§ Exercise prompt
The lines in the listing below are to be given again exactly, starting at the line holding "bancontactrollen hebben een" and ending at the line holding "обратная тяга (задувание ветра в трубу).". Do not include pictures.

§ Records provided
________________
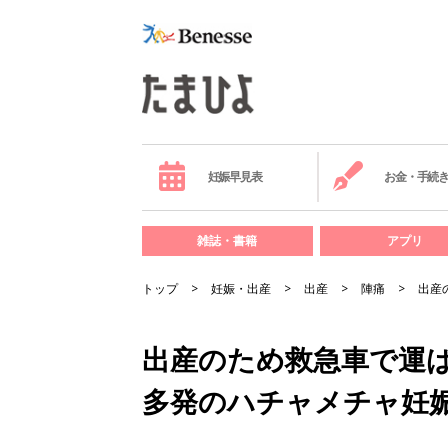
妊娠早見表
お金・手続
雑誌・書籍
アプリ
トップ
妊娠・出産
出産
陣痛
出産
出産のため救急車で運
多発のハチャメチャ妊娠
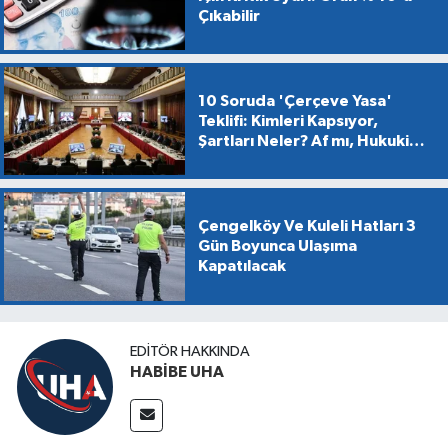
Çıkabilir
10 Soruda 'Çerçeve Yasa'
Teklifi: Kimleri Kapsıyor,
Şartları Neler? Af mı, Hukuki
Dönüşüm mü?
Çengelköy Ve Kuleli Hatları 3
Gün Boyunca Ulaşıma
Kapatılacak
EDITÖR HAKKINDA
HABİBE UHA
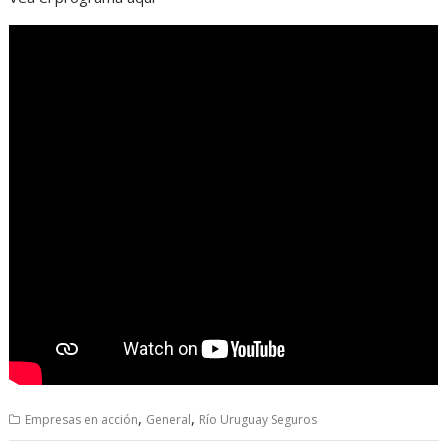
,
,
Empresas en acción
General
Río Uruguay Seguros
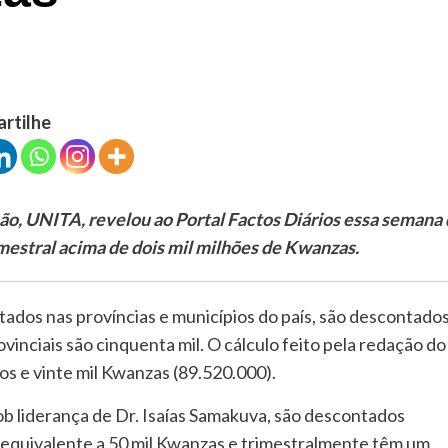
artilhe
ção, UNITA, revelou ao Portal Factos Diários essa semana
estral acima de dois mil milhões de Kwanzas.
ados nas províncias e municípios do país, são descontado
vinciais são cinquenta mil. O cálculo feito pela redação do
os e vinte mil Kwanzas (89.520.000).
b liderança de Dr. Isaías Samakuva, são
descontados
 equivalente a 50 mil Kwanzas e trimestralmente têm um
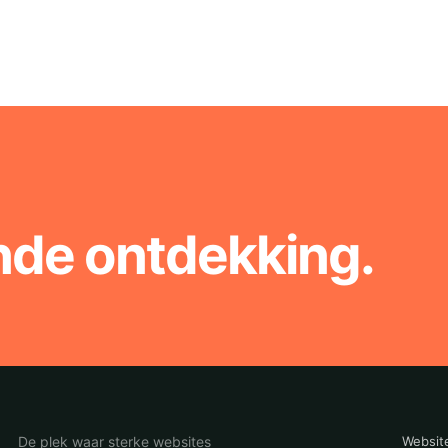
nde ontdekking.
De plek waar sterke websites
Websit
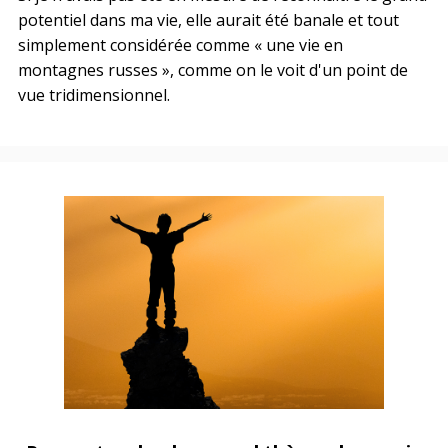
potentiel dans ma vie, elle aurait été banale et tout
simplement considérée comme « une vie en
montagnes russes », comme on le voit d'un point de
vue tridimensionnel.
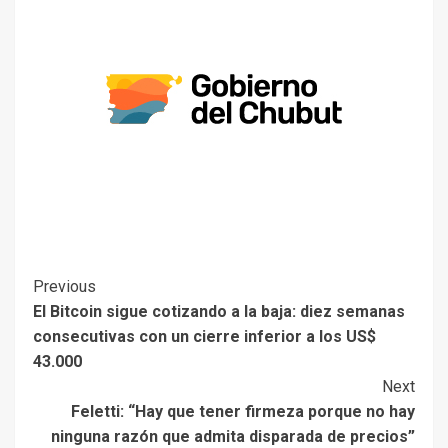
Previous
El Bitcoin sigue cotizando a la baja: diez semanas
consecutivas con un cierre inferior a los US$
43.000
Next
Feletti: “Hay que tener firmeza porque no hay
ninguna razón que admita disparada de precios”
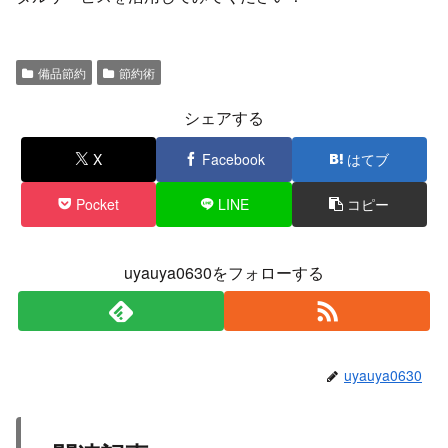
備品節約
節約術
シェアする
X
Facebook
はてブ
Pocket
LINE
コピー
uyauya0630をフォローする
uyauya0630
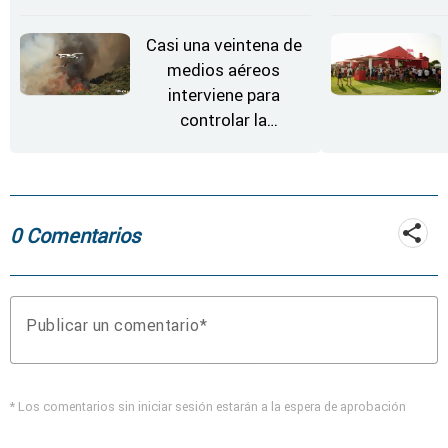
evolucionar
"favorable" y disminuir
Casi una veintena de
el riesgo
medios aéreos
interviene para
controlar la
reactivación del
incendio de
Fermoselle
0 Comentarios
Publicar un comentario
* Los comentarios sin iniciar sesión estarán a la espera de aprobación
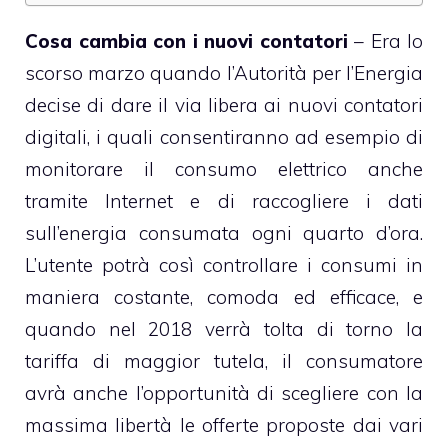
Cosa cambia con i nuovi contatori
– Era lo
scorso marzo quando l’Autorità per l’Energia
decise di dare il via libera ai nuovi contatori
digitali, i quali consentiranno ad esempio di
monitorare il consumo elettrico anche
tramite Internet e di raccogliere i dati
sull’energia consumata ogni quarto d’ora.
L’utente potrà così controllare i consumi in
maniera costante, comoda ed efficace, e
quando nel 2018 verrà tolta di torno la
tariffa di maggior tutela, il consumatore
avrà anche l’opportunità di scegliere con la
massima libertà le offerte proposte dai vari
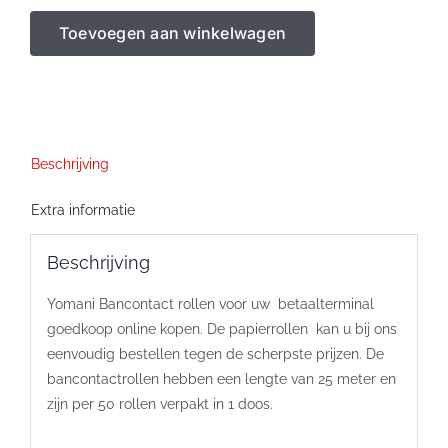
papierrollen
Toevoegen aan winkelwagen
57x47x12
aantal
Beschrijving
Extra informatie
Beschrijving
Yomani Bancontact rollen voor uw betaalterminal
goedkoop online kopen. De papierrollen kan u bij ons
eenvoudig bestellen tegen de scherpste prijzen. De
bancontactrollen hebben een lengte van 25 meter en
zijn per 50 rollen verpakt in 1 doos.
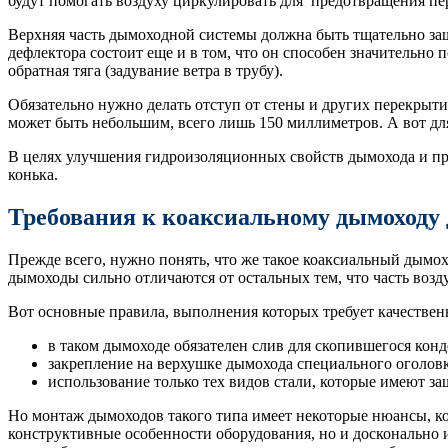
будут помогать воздуху циркулировать для предотвращения пе
Верхняя часть дымоходной системы должна быть тщательно защи
дефлектора состоит еще и в том, что он способен значительно 
обратная тяга (задувание ветра в трубу).
Обязательно нужно делать отступ от стены и других перекрыти
может быть небольшим, всего лишь 150 миллиметров. А вот дл
В целях улучшения гидроизоляционных свойств дымохода и при
конька.
Требования к коаксиальному дымоходу 
Прежде всего, нужно понять, что же такое коаксиальный дымохо
дымоходы сильно отличаются от остальных тем, что часть возд
Вот основные правила, выполнения которых требует качестве
в таком дымоходе обязателен слив для скопившегося конд
закрепление на верхушке дымохода специального оголовк
использование только тех видов стали, которые имеют за
Но монтаж дымоходов такого типа имеет некоторые нюансы, ко
конструктивные особенности оборудования, но и досконально и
________________
§ Exercise solution
bancontactrollen hebben een lengte van 25 meter en
zijn per 50 rollen verpakt in 1 doos.
будут помогать воздуху циркулировать для предотвращения пе
Верхняя часть дымоходной системы должна быть тщательно защи
дефлектора состоит еще и в том, что он способен значительно 
обратная тяга (задувание ветра в трубу).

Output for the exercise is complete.